■ **Task brief**:
Only the lines from the one with "Välj en nedladdning" to the end of the data below should be given again, exactly as written.

■ **Task material**:
______________________________
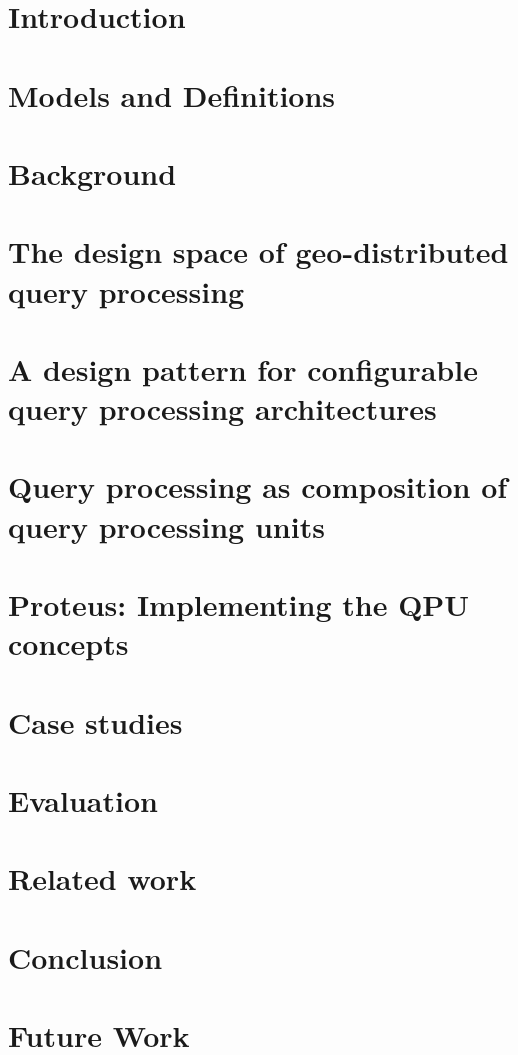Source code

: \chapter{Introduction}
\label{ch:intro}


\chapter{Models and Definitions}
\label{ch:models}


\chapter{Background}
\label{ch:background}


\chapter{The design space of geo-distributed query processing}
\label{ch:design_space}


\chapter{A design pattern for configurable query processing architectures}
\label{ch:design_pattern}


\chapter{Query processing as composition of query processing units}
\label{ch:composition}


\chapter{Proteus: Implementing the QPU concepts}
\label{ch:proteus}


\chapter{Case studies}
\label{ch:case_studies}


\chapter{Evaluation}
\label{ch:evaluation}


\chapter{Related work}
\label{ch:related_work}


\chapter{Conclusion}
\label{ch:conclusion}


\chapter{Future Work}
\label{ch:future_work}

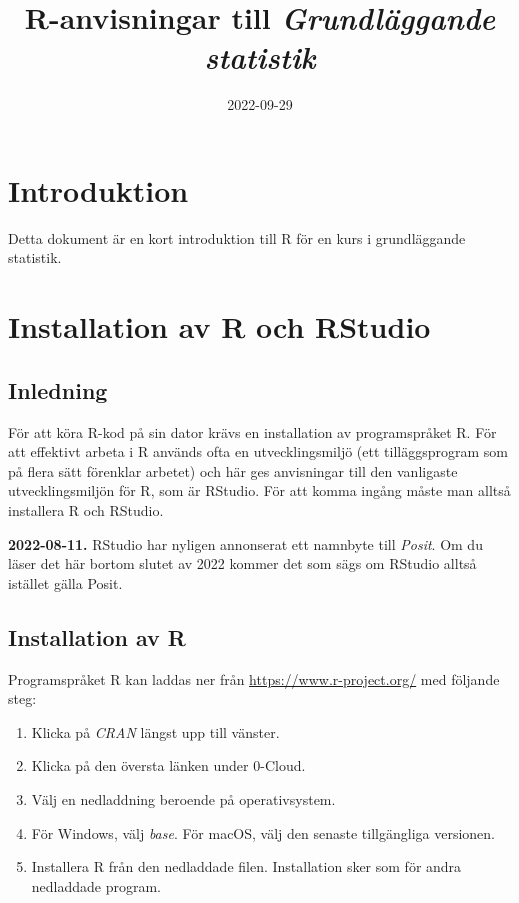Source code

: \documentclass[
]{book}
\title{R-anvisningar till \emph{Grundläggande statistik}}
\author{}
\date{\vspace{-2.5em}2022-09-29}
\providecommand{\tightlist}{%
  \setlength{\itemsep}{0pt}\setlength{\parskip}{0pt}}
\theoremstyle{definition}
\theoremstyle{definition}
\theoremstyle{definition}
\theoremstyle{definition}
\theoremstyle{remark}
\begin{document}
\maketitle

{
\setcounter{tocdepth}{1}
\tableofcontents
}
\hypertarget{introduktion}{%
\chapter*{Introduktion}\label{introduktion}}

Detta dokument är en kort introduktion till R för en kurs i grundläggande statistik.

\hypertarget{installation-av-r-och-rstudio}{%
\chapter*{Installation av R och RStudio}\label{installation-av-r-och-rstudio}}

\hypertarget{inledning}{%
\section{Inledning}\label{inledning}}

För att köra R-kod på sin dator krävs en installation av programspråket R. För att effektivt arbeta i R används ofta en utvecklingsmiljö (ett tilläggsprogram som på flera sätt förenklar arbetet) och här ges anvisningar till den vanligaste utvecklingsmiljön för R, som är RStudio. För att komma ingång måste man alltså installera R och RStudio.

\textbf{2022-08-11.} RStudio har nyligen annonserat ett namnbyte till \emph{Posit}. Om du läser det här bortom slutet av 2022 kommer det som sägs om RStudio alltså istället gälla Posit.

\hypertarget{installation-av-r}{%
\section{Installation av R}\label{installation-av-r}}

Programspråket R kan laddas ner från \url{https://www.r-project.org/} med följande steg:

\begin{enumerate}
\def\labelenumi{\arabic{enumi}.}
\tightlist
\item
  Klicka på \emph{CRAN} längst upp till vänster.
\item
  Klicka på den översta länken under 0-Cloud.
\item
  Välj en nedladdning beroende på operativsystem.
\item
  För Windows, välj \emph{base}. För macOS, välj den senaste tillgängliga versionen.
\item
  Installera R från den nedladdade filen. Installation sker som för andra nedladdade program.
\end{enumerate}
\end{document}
______________________________
■ **Written solution**:
  Välj en nedladdning beroende på operativsystem.
\item
  För Windows, välj \emph{base}. För macOS, välj den senaste tillgängliga versionen.
\item
  Installera R från den nedladdade filen. Installation sker som för andra nedladdade program.
\end{enumerate}
\end{document}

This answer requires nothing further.